Technology and knowledge
Oscar Woltman would like to invest with Hortigen Produce in picking carts and in robots that can detect pests in the greenhouse. At the same time, he also realizes that the applications of such solutions also require training for the employees. “It is a combination of investing in technology and investing in knowledge. Until about five years ago, Mexican entrepreneurs were not waiting for interference of Dutch experts, but now there’s a turning point. Growers in Mexico are wondering how to proceed, how to take the next step in their development. What can be automated and how can their processes be optimized? So now they do want to look for improvements, together with experts from, among others, the Netherlands.”

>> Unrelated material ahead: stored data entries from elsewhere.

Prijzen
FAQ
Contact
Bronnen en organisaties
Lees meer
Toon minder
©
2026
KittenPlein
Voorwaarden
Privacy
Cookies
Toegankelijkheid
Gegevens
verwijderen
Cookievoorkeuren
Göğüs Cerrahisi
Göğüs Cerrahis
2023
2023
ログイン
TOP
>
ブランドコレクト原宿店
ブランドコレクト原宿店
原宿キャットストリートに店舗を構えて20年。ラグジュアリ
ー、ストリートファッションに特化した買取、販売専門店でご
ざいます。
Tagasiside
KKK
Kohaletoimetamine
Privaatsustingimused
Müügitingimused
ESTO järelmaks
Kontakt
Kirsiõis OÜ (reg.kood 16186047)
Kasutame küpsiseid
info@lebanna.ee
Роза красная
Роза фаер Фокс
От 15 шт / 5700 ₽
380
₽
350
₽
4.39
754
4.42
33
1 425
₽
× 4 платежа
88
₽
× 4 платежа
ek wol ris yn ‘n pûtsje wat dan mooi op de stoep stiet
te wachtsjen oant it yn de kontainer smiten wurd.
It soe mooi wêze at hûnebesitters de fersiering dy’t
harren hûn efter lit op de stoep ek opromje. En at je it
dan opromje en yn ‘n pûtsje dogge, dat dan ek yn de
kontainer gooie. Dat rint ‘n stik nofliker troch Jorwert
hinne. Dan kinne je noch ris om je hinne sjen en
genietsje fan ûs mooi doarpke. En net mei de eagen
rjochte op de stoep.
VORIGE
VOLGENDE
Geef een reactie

GreenTech Americas comes at the right time, says Woltman. “Most Mexican growers never travel and therefore are not introduced to new developments. GreenTech Americas brings those developments closer to home. But I also hope that more discussion is started in Mexico, the United States, and Canada about the usefulness of investments. Entrepreneurs want to know how they can benefit from specific investments. Horticultural experts can help by making clear that technology is not a cost item, but a profitable investment in the short and long term. In North America, we need to think more about the relationship between technology and cultivation strategy, about maintaining product quality, and about new ideas for food and climate. GreenTech Americas and the companies that present themselves there can emphatically contribute to this.”
Specific needs in North America
Theojary Crisantes is looking forward to the event in his 'own backyard'. “In the United States and Mexico, the needs of growers are completely different than in Europe, both geographically and in terms of climate. That is why it is important to have an event that matches those specific circumstances.” Above all, he hopes to be able to speak to many colleagues and specialists during the event. “We have to embrace technology as an industry. But you can have the best greenhouse in the world, without knowledge you actually have nothing. That is why education, knowledge transfer, and information are also essential in order to be able to continue to grow as a sector in the coming years.”